Note
Access to this page requires authorization. You can try signing in or changing directories.
Access to this page requires authorization. You can try changing directories.
Note
Partitioned compute is currently in preview and only available in Dataflow Gen2 with CI/CD.
Partitioned compute is a capability of the Dataflow Gen2 engine that allows parts of your dataflow logic to run in parallel, reducing the time to complete its evaluations.
Partitioned compute targets scenarios where the Dataflow engine can efficiently fold operations that can partition the data source and process each partition in parallel. For example, in a scenario where you're connecting to multiple files stored in an Azure Data Lake Storage Gen2, you can partition the list of files from your source, efficiently retrieve the partitioned list of files using query folding, use the combine files experience, and process all files in parallel.
Note
Only connectors for Azure Data Lake Storage Gen2, Fabric Lakehouse, Folder, and Azure Blob Storage emit the correct script to use partitioned compute. The connector for SharePoint doesn't support it today.
How to set partitioned compute
In order to use this capability, you need to:
Enable Dataflow settings
Inside the Home tab of the ribbon, select the Options button to display its dialog. Navigate to the Scale section and enable the setting that reads Allow use of partitioned compute.
Enabling this option has two purposes:
Allows your Dataflow to use partitioned compute if discovered through your query scripts
Experiences like the combine files will now automatically create partition keys that can be used for partitioned computed
You also need to enable the setting in the Privacy section to Allow combining data from multiple sources.
Query with partition key
Note
To use partitioned compute, make sure that your query is set to be staged.
After enabling the setting, you can use the combine files experience for a data source that uses the file system view such as Azure Data Lake Storage Gen2. When the combine files experience finalizes, you notice that your query has an Added custom step, which has a script similar to this:
let
rootPath = Text.TrimEnd(Value.Metadata(Value.Type(#"Filtered hidden files"))[FileSystemTable.RootPath]?, "\"),
combinePaths = (path1, path2) => Text.Combine({Text.TrimEnd(path1, "\"), path2}, "\"),
getRelativePath = (path, relativeTo) => Text.Middle(path, Text.Length(relativeTo) + 1),
withRelativePath = Table.AddColumn(#"Filtered hidden files", "Relative Path", each getRelativePath(combinePaths([Folder Path], [Name]), rootPath), type text),
withPartitionKey = Table.ReplacePartitionKey(withRelativePath, {"Relative Path"})
in
withPartitionKey
This script, and specifically the withPartitionKey component, drives the logic on how your Dataflow tries to partition your data and how it tries to evaluate things in parallel.
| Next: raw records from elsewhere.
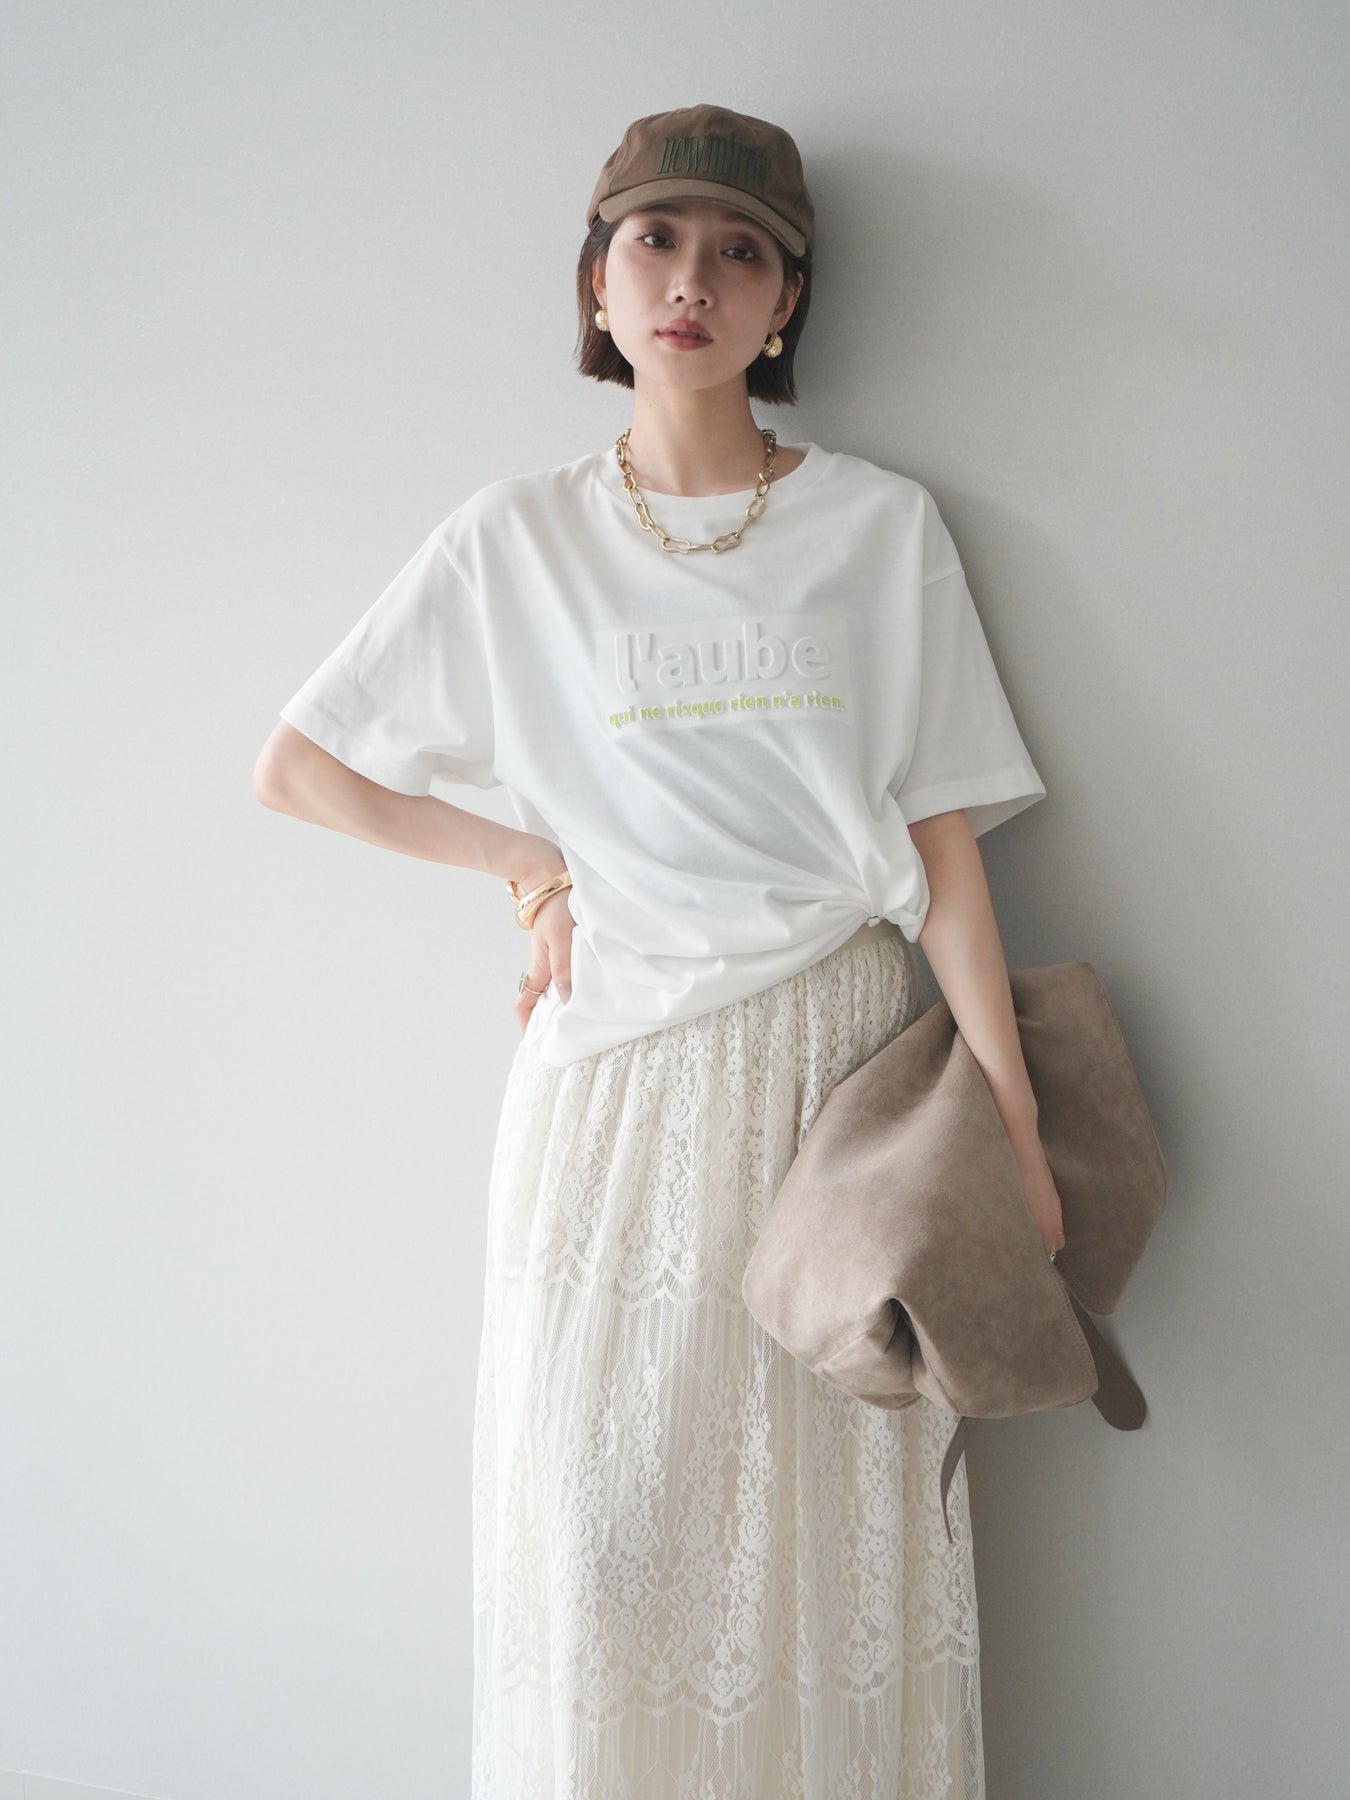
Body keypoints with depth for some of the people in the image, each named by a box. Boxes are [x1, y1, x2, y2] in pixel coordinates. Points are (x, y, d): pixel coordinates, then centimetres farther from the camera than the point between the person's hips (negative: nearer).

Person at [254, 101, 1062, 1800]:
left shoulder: (884, 527, 4)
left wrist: (1013, 1121, -6)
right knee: (607, 1509, 5)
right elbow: (295, 765, 9)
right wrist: (530, 858, 2)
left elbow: (941, 844, 0)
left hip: (840, 1066, 0)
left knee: (846, 1515, 5)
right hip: (619, 1072, 0)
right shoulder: (517, 538, 5)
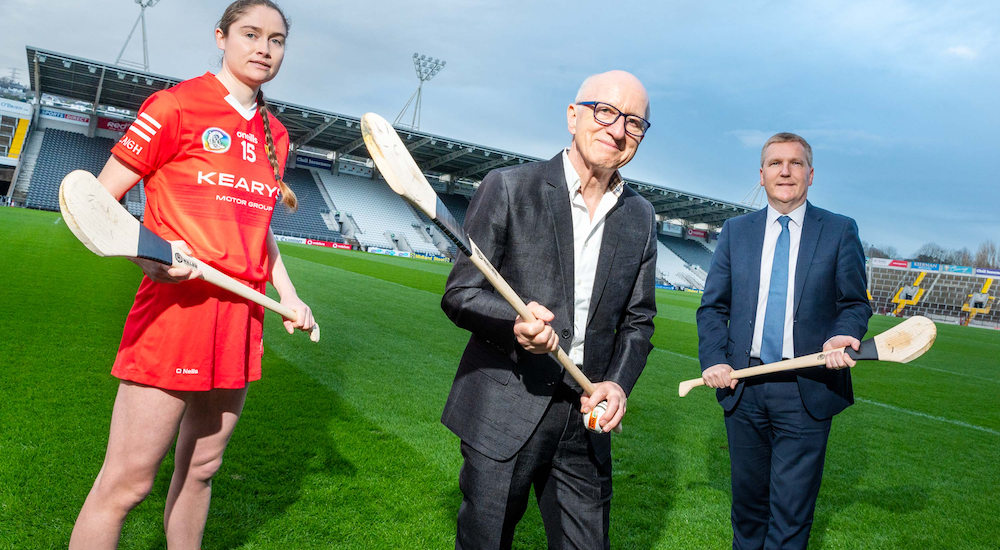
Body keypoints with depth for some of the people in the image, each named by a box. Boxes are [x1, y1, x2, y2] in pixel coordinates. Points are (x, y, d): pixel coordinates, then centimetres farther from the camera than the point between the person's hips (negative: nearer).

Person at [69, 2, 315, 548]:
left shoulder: (276, 134, 14)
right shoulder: (177, 105, -3)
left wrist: (288, 297, 14)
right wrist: (145, 252, -21)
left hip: (242, 314, 6)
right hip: (178, 304, -6)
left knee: (200, 467, 16)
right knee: (127, 481, -1)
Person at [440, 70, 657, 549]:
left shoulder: (640, 218, 7)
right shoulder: (508, 189, -7)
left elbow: (638, 319, 12)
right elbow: (459, 294, -6)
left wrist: (618, 382, -5)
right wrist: (514, 322, -25)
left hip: (586, 420, 4)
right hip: (504, 415, -3)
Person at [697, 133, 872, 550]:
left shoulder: (840, 231, 3)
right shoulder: (736, 230, 9)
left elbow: (855, 303, 5)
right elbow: (713, 306, 8)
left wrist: (842, 337, -17)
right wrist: (713, 359, -7)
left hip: (807, 391, -2)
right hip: (742, 387, 2)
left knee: (791, 512, 1)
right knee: (748, 500, 16)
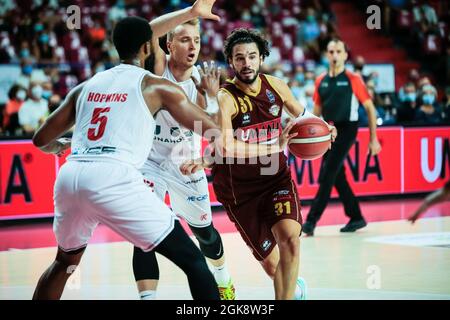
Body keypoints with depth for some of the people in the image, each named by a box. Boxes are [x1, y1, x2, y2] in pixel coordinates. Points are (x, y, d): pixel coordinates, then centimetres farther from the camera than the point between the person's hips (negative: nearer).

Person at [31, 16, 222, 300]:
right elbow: (212, 130, 18)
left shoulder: (85, 87, 23)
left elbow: (42, 141, 27)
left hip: (69, 178, 6)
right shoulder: (157, 87, 11)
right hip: (114, 180, -5)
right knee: (193, 261, 2)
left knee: (65, 262, 32)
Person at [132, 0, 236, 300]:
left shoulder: (201, 80, -10)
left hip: (186, 166, 4)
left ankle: (224, 280, 48)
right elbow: (149, 32, -40)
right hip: (150, 162, -4)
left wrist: (212, 96, -27)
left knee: (204, 230, 20)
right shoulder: (159, 67, -18)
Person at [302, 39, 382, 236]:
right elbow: (317, 110, 18)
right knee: (337, 177, 9)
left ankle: (311, 220, -13)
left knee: (326, 176, -13)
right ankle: (356, 217, 22)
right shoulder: (321, 81, 9)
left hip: (346, 129, -6)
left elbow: (370, 109, -2)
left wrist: (373, 139, -5)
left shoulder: (353, 79, -5)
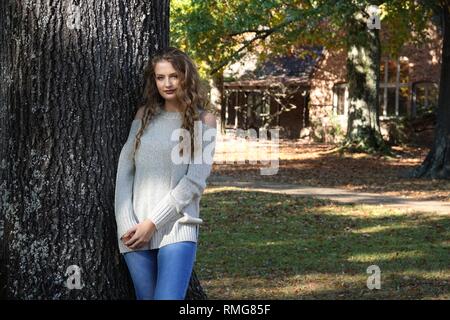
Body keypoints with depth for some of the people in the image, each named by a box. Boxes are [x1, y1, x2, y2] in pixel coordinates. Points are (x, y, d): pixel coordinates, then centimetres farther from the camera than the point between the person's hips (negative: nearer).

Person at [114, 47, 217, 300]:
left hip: (176, 229, -4)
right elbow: (125, 170, 9)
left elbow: (195, 180, -5)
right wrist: (126, 224, -4)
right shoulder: (145, 115, 13)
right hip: (135, 231, 4)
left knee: (168, 297, -17)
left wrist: (153, 223, -11)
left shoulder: (203, 119, 4)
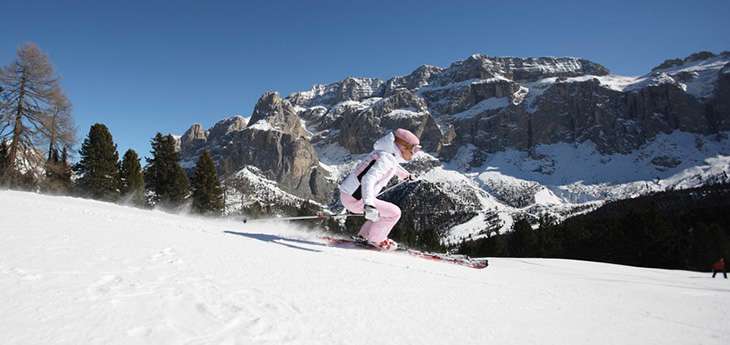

You can use the Table.PartitionKey function against the Added custom step. This function returns the partition key of the specified table. For the case above, it's the column RelativePath. You can get a distinct list of the values in that column to understand all the partitions that will be used during the dataflow run.
Important
It's important that the partition key column remains in the query in order for partitioned compute to be applied.
Considerations and recommendations
For scenarios where your data source doesn't support folding the transformations for your files, it's recommended that you choose partitioned compute over fast copy.
For best performance, use this method to load data directly to staging as your destination or to a Fabric Warehouse.
Use the Sample transform file from the Combine files experience to introduce transformations that should happen in every file.
Partitioned compute only supports a subset of transformations. The performance might vary depending on your source and set of transformations used.
Billing for the dataflow run is based on capacity unit (CU) consumption.